We see Tommy and Matt a few years later as young men. They attempt to do a robbery for Putty Nose. It goes bad. One of their gang gets killed. They shoot a cop. Even though Putty Nose hangs them out to dry — a move that he will later regret —they don’t get caught. In 1917, Mike Powers enlists in the army, and goes off to France. We never quite learn what happens to the father. He simply disappears. Perhaps he just got sick of his family and abandoned them. In any event, while Tommy and Matt have jobs as streetcar conductors, they’re well on their way to being career criminals. New Years Day, 1920, the day Prohibition became the law of the land, is also the day they get their big break, the chance to make “real money”

One of the joys of The Public Enemy is the way it gives you a real sense of history. Filmed in 1931, on the eve of repeal, The Public Enemy stages the 1920, New Year’s Eve rush to buy alcohol in Chicago. It’s like any supermarket the day before a blizzard. People are stocking up while they can. But Matt, Tommy, and a local crime boss named Paddy Ryan are planning ahead. Alcohol will now be a hot commodity on the “free market.” Paddy is willing to buy all that Matt and Tommy can steal. He’s also willing to use them as muscle against saloon owners who don’t buy their beer. Paddy works for Nails Nathan, the biggest gangster in Chicago, and by signing on with Paddy, Tommy and Matt are signing on with Nails Nathan. Soon, Tommy is a rising star in the Chicago underworld, complete with a wad of cash, and a fancy new wardrobe. He’s a natural, brutal, clever, and efficient. He has no moral scruples to get in his way. When he’s ordered to kill Putty Nose, he does it with no more regret than he would have stepping on a centipede in the basement, or swatting a fly. Matt, by contrast, while an enthusiastic professional criminal, still manages to look a bit distressed as Putty Nose begs for his life, and Tommy guns him down in cold blood.

But it’s not Matt who serves as the main foil for Tommy Powers. It’s his brother, Mike Powers. While Mike may in fact be the petty embezzler Tommy accuses him of being — he may scam coins at his job as a streetcar conductor —he’s still a man who struggles against the temptations of a career as a gangster.
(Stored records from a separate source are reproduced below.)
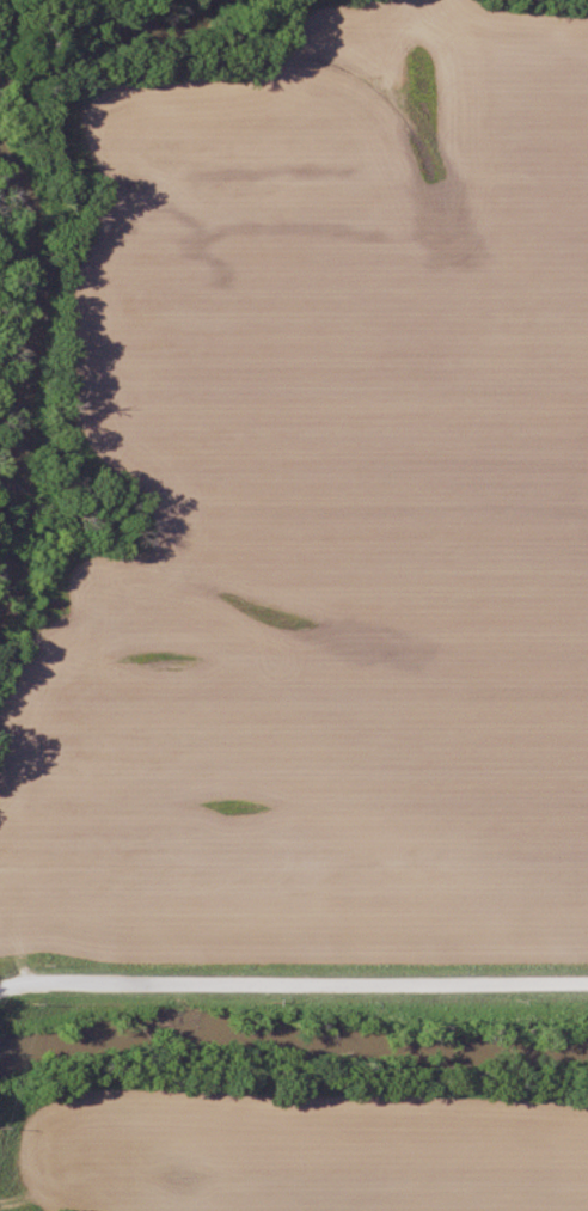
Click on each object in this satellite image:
river: (77, 51)
river: (30, 313)
road: (292, 979)
river: (291, 1044)

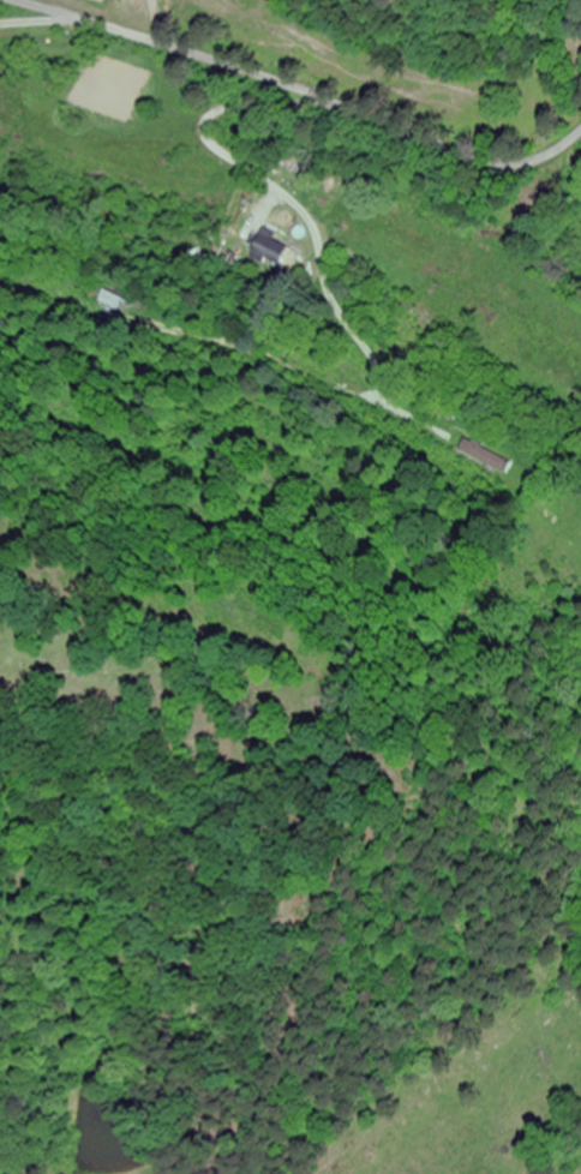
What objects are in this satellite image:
road: (304, 91)
road: (281, 193)
building: (122, 303)

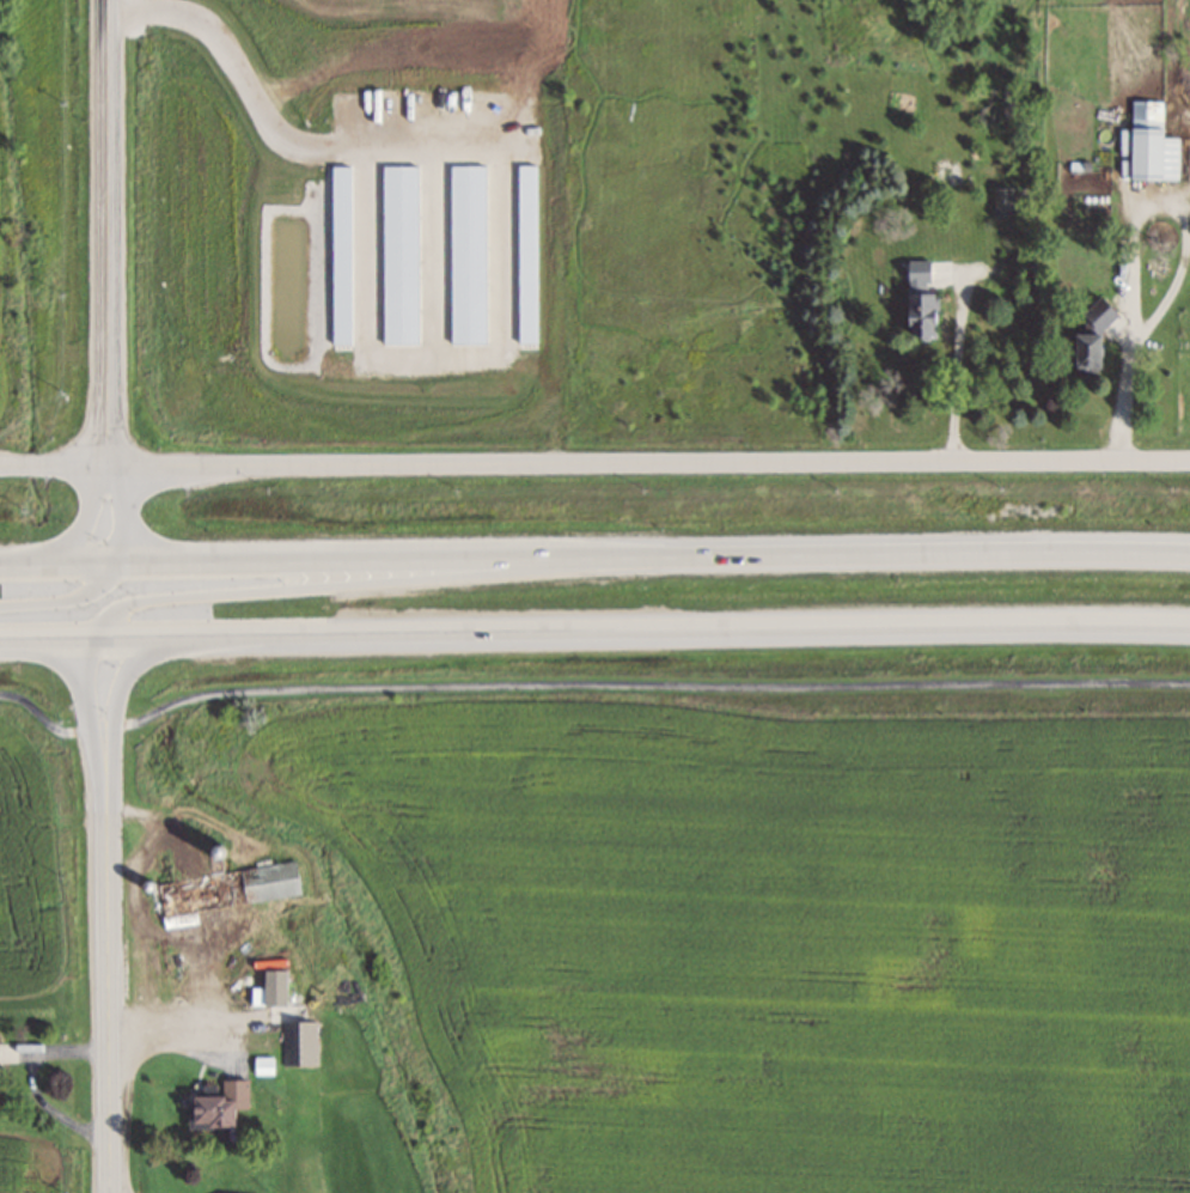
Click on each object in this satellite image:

That means long hours at work, night school, the slow, demoralizing grind of working-class men everywhere. Tommy’s mother pretends not to take sides, but it’s clear Tommy, not Mike, is her favorite. Whether or not Tommy has a grudging respect for Mike is the film’s most intriguing question. Tommy, to be sure, is a cold blooded sociopath, but when his brother punches him in the face, he let’s him get away with it. When Mike histrionically declaims that a keg of Tommy’s illegal beer is not just beer but “beer mixed with blood” Tommy makes a show of bravado, but we wonder if, deep down inside, he might not realize his brother is right, that he’s a doomed man headed for certain damnation.

The Public Enemy is a pre-Hayes Code movie. Wellman eschews simplistic moralism. There are vivid, realistic scenes of the Chicago underworld, a gangster’s mistress who gets Tommy drunk and seduces him, a swishy, gay tailor, that were censored for decades. Wellman doesn’t balk at showing us how much more fun being a gangster must have been then being a working man. Mike Powers might be the film’s moral center, but he’s a dull, ineffectual, mean spirited scold. William Wellman was under no obligation to bring Tommy Powers to a bad end. We can assume that, when he does, his motivation was to tell an honest story, not to live up to any kind of coercive requirement to show that “crime doesn’t pay.” So when Tommy does meet a bad end, it’s not a deus ex machina, not a clumsy tip of the hat to the censors. It’s the only logical outcome of Tommy’s story. Tommy, who is a sociopath may be a charismatic, entertaining man, but, inside, he’s rotten through and through. The are no happy endings. Crime doesn’t pay. It pays you good and hard.

Even 80 years later, the last minute of The Public Enemy is one of the most brutal, and vivid sequences ever put to film. Tommy Powers is snuffed out with no more sentiment than he snuffed out Putty Face.  By comparison, Brian De Palma’s Scarface looks like a  silly gore fest and Scorsese’s Goodfellas like bad, Italian stand up comedy.